SİNEMA YAPMAK; VAROLUŞU KAYIT ALTINA ALMAKTIR

N.K : Bir yazınızda da değinmiştiniz; "filmlerin, belgesellerin,  şehrin artık göremediğimiz, bozulmuş, yok olmuş dokusu hakkında bilgi sahibi olunmasını sağladığından" bahsediyorsunuz. Bu anlamda filmlerin böyle bir getirisi de var diyebiliriz.

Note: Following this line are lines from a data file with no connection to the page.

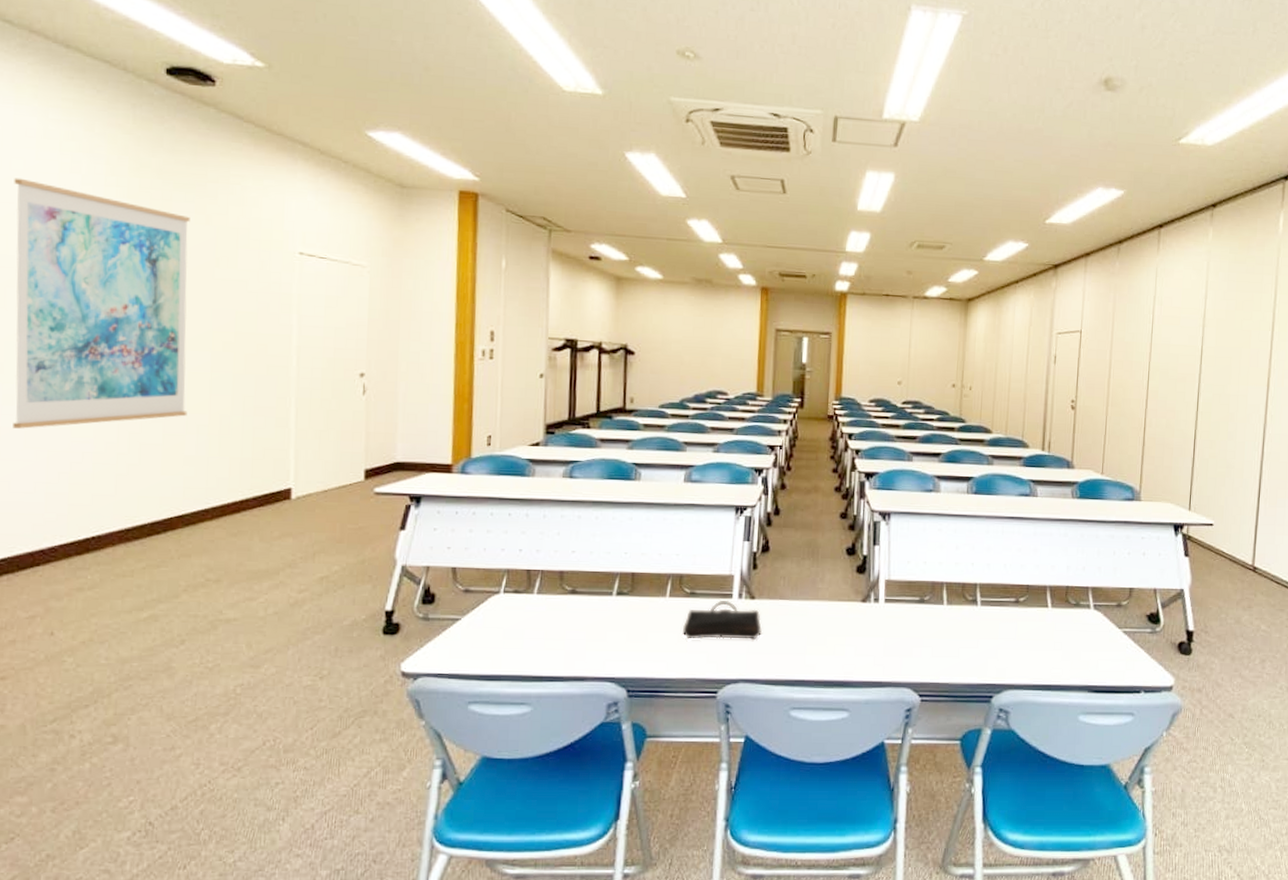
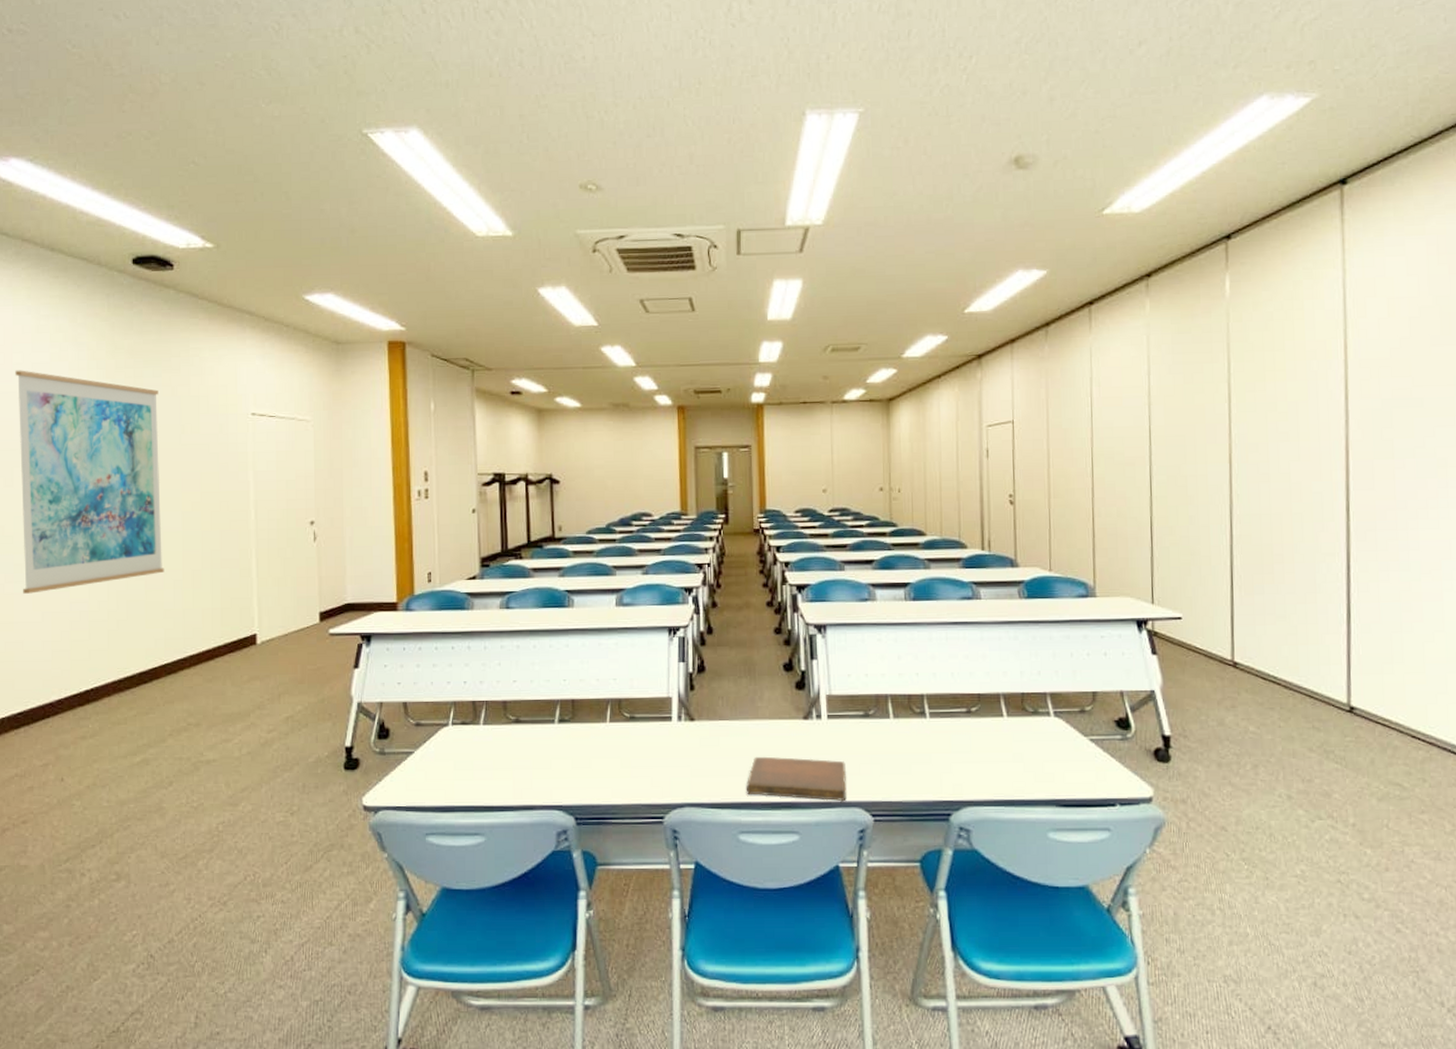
pencil case: present [683,601,762,640] -> none [625,724,704,764]
notebook: none [800,636,898,682] -> present [746,756,846,802]

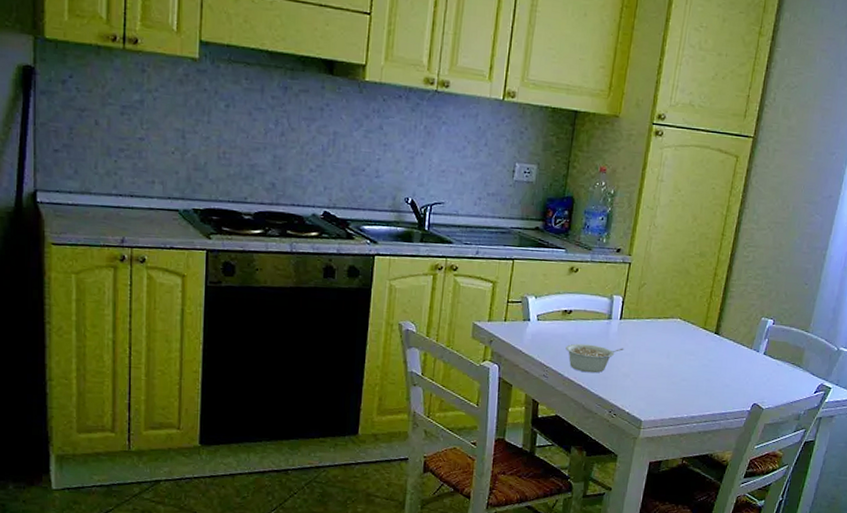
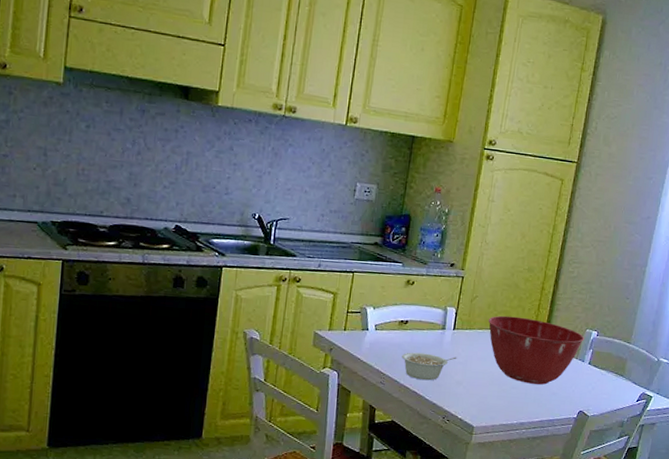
mixing bowl: none [657,303,760,376] -> present [488,315,584,385]

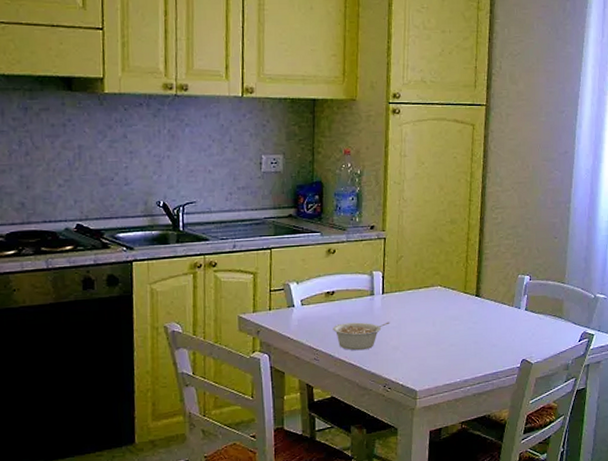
mixing bowl: present [488,315,584,385] -> none [416,271,517,339]

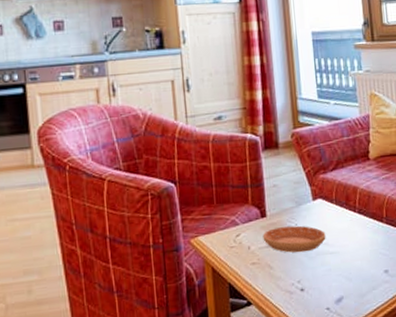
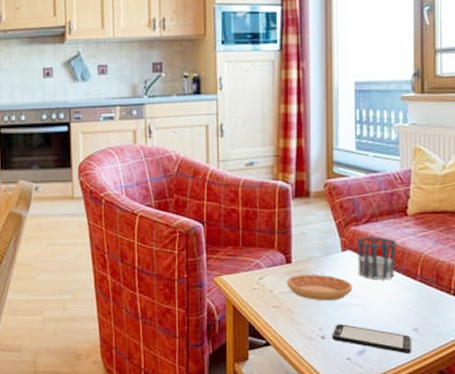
smartphone: none [310,273,385,297] -> present [332,324,412,353]
cup: none [325,182,363,226] -> present [356,237,397,279]

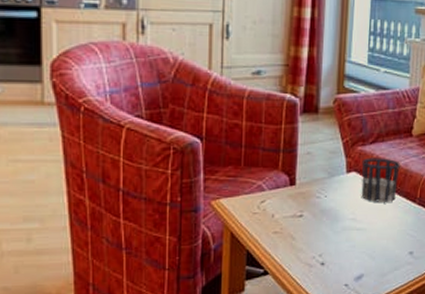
saucer: present [286,275,353,301] -> none [289,198,355,226]
smartphone: present [332,324,412,353] -> none [331,249,407,277]

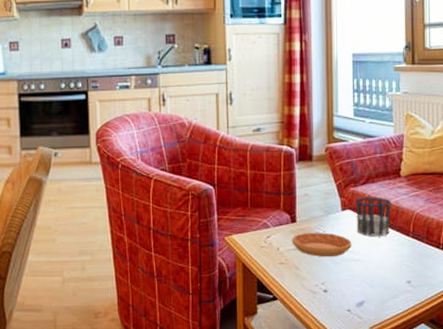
saucer: none [289,198,355,226] -> present [291,233,352,257]

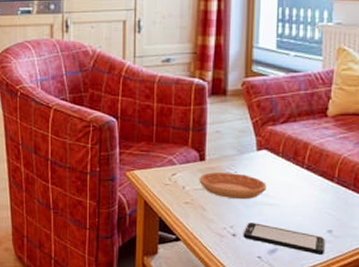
smartphone: none [333,278,406,304] -> present [243,223,326,255]
cup: present [355,197,391,236] -> none [272,137,315,180]

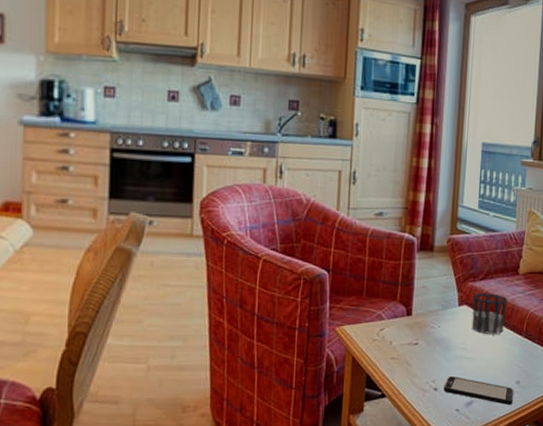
saucer: present [199,172,267,200] -> none [405,327,466,354]
cup: none [272,137,315,180] -> present [472,293,508,334]

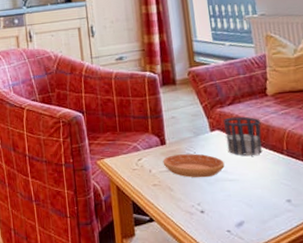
saucer: none [405,327,466,354] -> present [163,153,225,178]
smartphone: present [443,376,514,405] -> none [210,198,288,224]

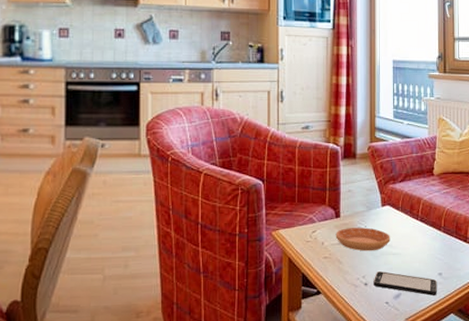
smartphone: none [210,198,288,224] -> present [373,271,438,296]
cup: present [223,116,262,156] -> none [393,193,426,231]

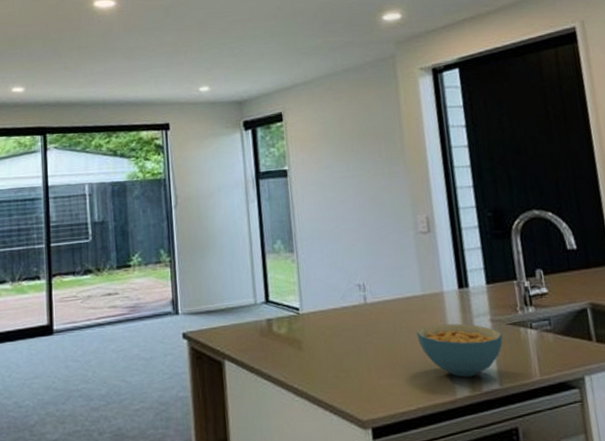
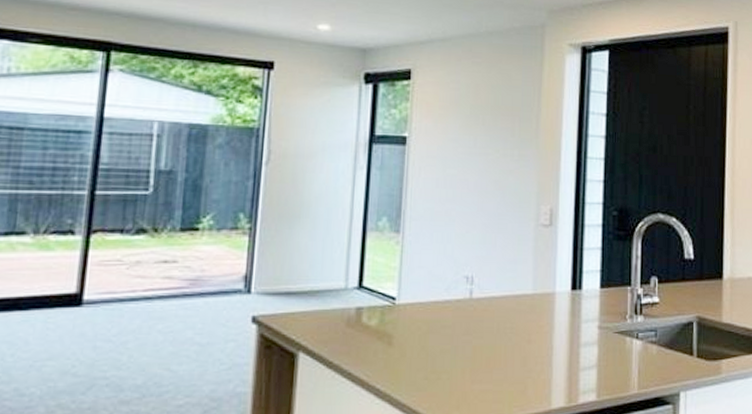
cereal bowl: present [416,323,503,377] -> none [520,328,608,387]

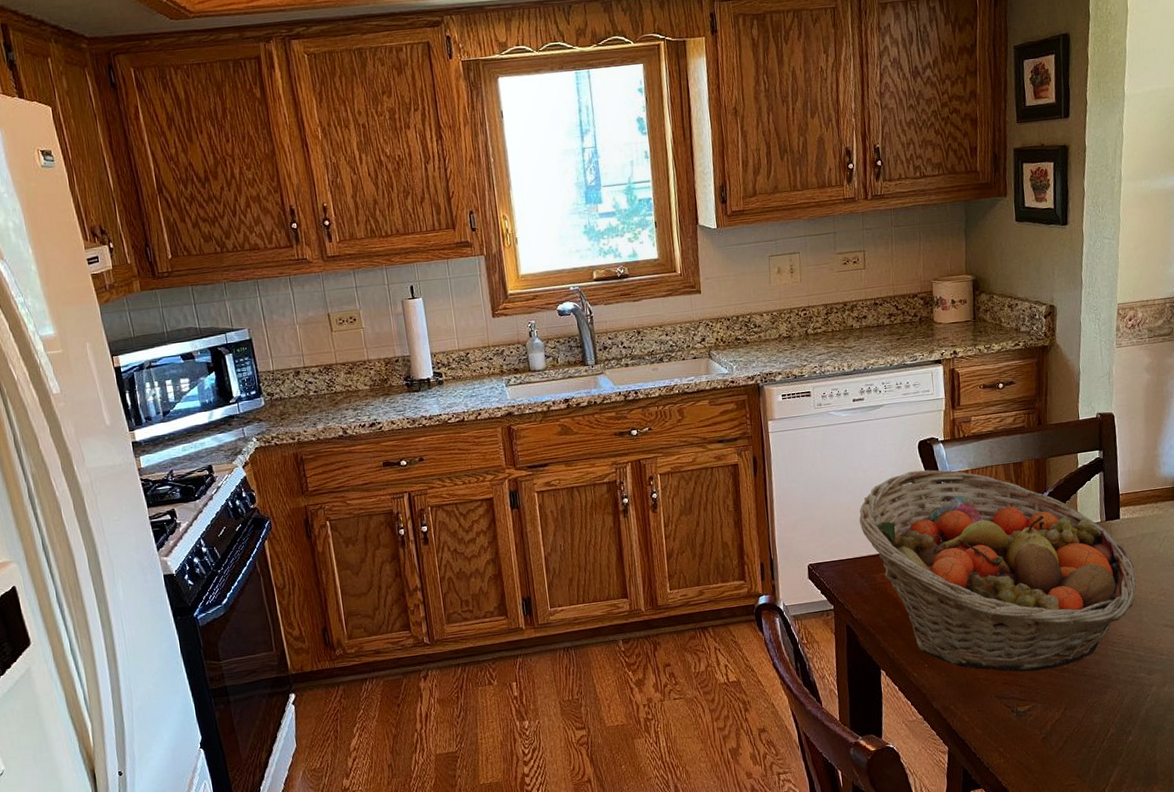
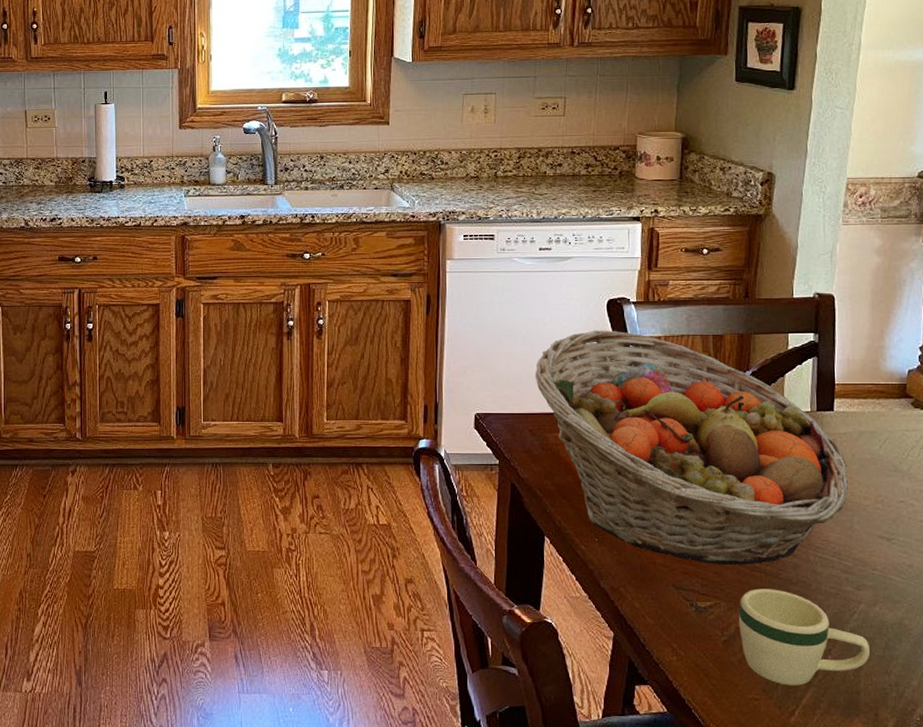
mug: none [1053,685,1163,768] -> present [739,588,870,686]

İ.K : Evet kesinlikle. Bir kere sinema yapmak demek, varoluşu kayıt altına almak demektir. Bu emsalsiz bir şey aslında. Ve bir daha tekrarlanmayacak bir şey. O anı tesbit ediyorsunuz, ya donduruyorsunuz fotoğraf yapıyorsanız eğer, ya da hareketli görüntü olarak. Ama bir daha aynısı saptanmayacak şekilde kayıt altına almış oluyorsunuz. Mutlaklaştırıyorsunuz aslında. Ama aynı zamanda da hemen yok olmaya da dönük bir gerçeklik. Çünkü tek bir değişim var o bakımdan çok da bizim elimizde olan bir değişim değil aslında. Ama hayat böyle devam ediyor, o da kaçınılmaz oluyor. O bakımdan buradaki imgeler, hareket eden nesneler, canlı cansız dediğimiz, aslında her şey canlı, varlıklar bir anlam kazanıyor. Yani ona baktığınız an bir duyguya kapılıyorsunuz. Bu duygu nostaljik de olabilir, kaybedilene duyulan his olarak da olabilir, ya da "iyi ki varmış" diyebileceğimiz duygular da olabilir, hayatın anlamı üzerine felsefi bir tavır alacağımız bir genel teorik çerçeveye de bizi iletebilir. Hakikaten bizi çok yönlü bir anlamlar bütünü kuruyor o görüntüler. Şekilden belki bir anlam ifade etmeyecek belki, bir filme malzeme olacak, onun bir parçası olacak gerekli bir şey ama sonrası o gereklilik başka bir şeye dönüşüyor. Sizin için bir zenginliğe dönüşüyor. Dolayısıyla böyle bir değere sahip o eski görüntüler. Bazen de bir şeyler hiç değişmemiş de diyebiliyorsunuz. İnsan aynı insan, o zaman da bugün de. Öte yandan değişimi gördüğünüzde bu bir daha geri gelmeyecek diyorsunuz. O kadar bir kalburdan geçmiş ki adeta, şehrin yerleşimleri.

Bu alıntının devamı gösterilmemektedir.